# EXERCISE OBJECTIVE:
Print the stretch of the timing belt discussion from "As for the ticking, it's" through "cam locking tool??" word for word.

You don't need the special tool unless you are changing the cam seals, where you have to remove the sprockets.

As for the ticking, it's hard to say. Can you locate it more specifically using a screwdriver to the ear?

JensenB
01-10-2011, 07:50 PM
Well, I did briefly use a mechanic stethoscope and it sounded like it was coming from the lifters or valves on the passenger side? Or could be a valve not closing/opening at a proper time? I will seafoam the oil soon to see if clears anything up. Why does the fsm call for loosening the cam sprockets and THEN using specialty cam locking tool??

Ldiaz12
01-10-2011, 08:20 PM
If you don't Pop your cam Sprockets you won't have even tension around the whole belt, its good to use the Cam Locking Bar for this so when popping the cam sprockets so you dont loose timing.

JensenB
01-10-2011, 08:57 PM
All my marks on the new belt lined up without a hassle during install. I will have to re triple-check my timing using the balancer markings when it warms up out there, it's been around -30C past few days!

walky_talky20
01-11-2011, 12:02 AM
The reason for loosening the cam sprockets (and them not having a key-way) is to adjust the timing more exactly when changing the belt. This is more important on a very long timing belt as there can be some variance between belt manufacturer, etc. But if you get a good quality belt, like Conti-Tech, it really isn't an issue. And in any case, the belt will stretch over time anyway, and nobody is going in halfway through the belt interval to adjust that, are they.

In actuality, leaving the cam sprockets set where the factory put them is probably your best bet. Do you think anybody in their garage with some aftermarket cam lock tool is going to get them set more accurately than the factory did? Nope, probably not. But that's just IMHO.

(Stored items)
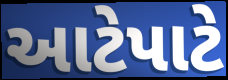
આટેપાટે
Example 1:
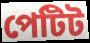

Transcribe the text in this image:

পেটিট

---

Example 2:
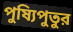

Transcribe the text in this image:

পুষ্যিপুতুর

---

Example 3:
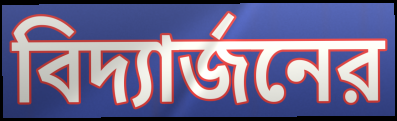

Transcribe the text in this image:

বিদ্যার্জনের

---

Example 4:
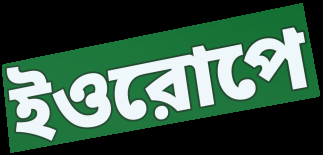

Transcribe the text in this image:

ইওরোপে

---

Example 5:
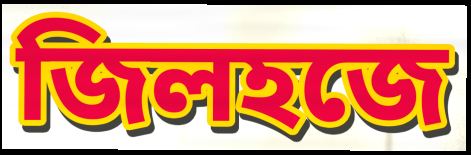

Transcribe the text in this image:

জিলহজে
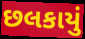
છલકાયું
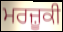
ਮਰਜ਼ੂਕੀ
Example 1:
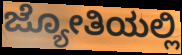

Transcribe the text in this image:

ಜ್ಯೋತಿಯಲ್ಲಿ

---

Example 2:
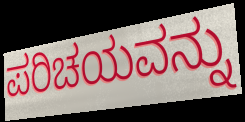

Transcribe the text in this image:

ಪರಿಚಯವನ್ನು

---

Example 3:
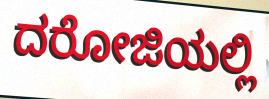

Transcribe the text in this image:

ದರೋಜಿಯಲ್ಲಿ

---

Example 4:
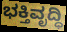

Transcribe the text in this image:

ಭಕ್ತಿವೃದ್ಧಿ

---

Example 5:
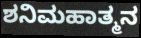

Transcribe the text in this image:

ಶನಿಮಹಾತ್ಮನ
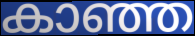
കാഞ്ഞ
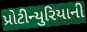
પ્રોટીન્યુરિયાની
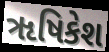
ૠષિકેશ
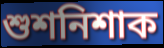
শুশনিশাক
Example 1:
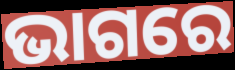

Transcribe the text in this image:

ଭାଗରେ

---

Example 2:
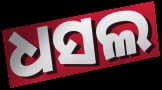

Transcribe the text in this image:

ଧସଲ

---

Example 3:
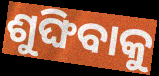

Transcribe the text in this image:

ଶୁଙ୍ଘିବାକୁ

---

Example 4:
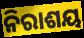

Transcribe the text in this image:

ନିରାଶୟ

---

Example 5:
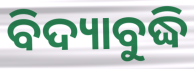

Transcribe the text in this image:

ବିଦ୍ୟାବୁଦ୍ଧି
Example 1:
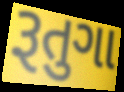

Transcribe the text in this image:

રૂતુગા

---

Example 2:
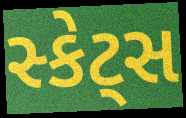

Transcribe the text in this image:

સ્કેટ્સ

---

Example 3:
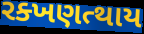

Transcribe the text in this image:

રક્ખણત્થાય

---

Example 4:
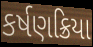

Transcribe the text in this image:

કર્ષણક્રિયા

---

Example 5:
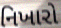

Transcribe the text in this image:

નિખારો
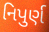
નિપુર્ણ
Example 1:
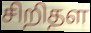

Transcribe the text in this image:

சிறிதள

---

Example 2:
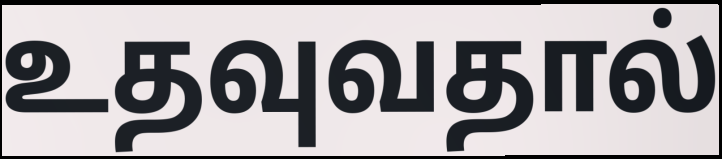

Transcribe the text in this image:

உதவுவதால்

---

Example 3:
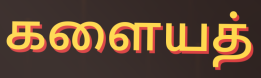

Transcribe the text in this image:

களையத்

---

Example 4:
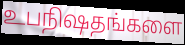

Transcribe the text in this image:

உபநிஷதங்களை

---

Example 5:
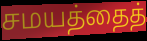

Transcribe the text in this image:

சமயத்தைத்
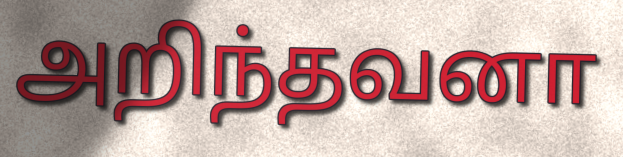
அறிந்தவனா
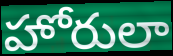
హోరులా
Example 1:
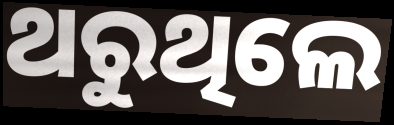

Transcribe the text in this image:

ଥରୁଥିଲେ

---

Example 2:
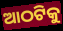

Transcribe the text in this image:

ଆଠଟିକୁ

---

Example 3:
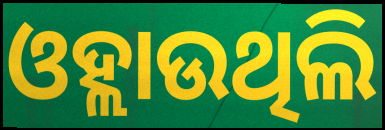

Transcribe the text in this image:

# THE RESPONSE:
As for the ticking, it's hard to say. Can you locate it more specifically using a screwdriver to the ear?

JensenB
01-10-2011, 07:50 PM
Well, I did briefly use a mechanic stethoscope and it sounded like it was coming from the lifters or valves on the passenger side? Or could be a valve not closing/opening at a proper time? I will seafoam the oil soon to see if clears anything up. Why does the fsm call for loosening the cam sprockets and THEN using specialty cam locking tool??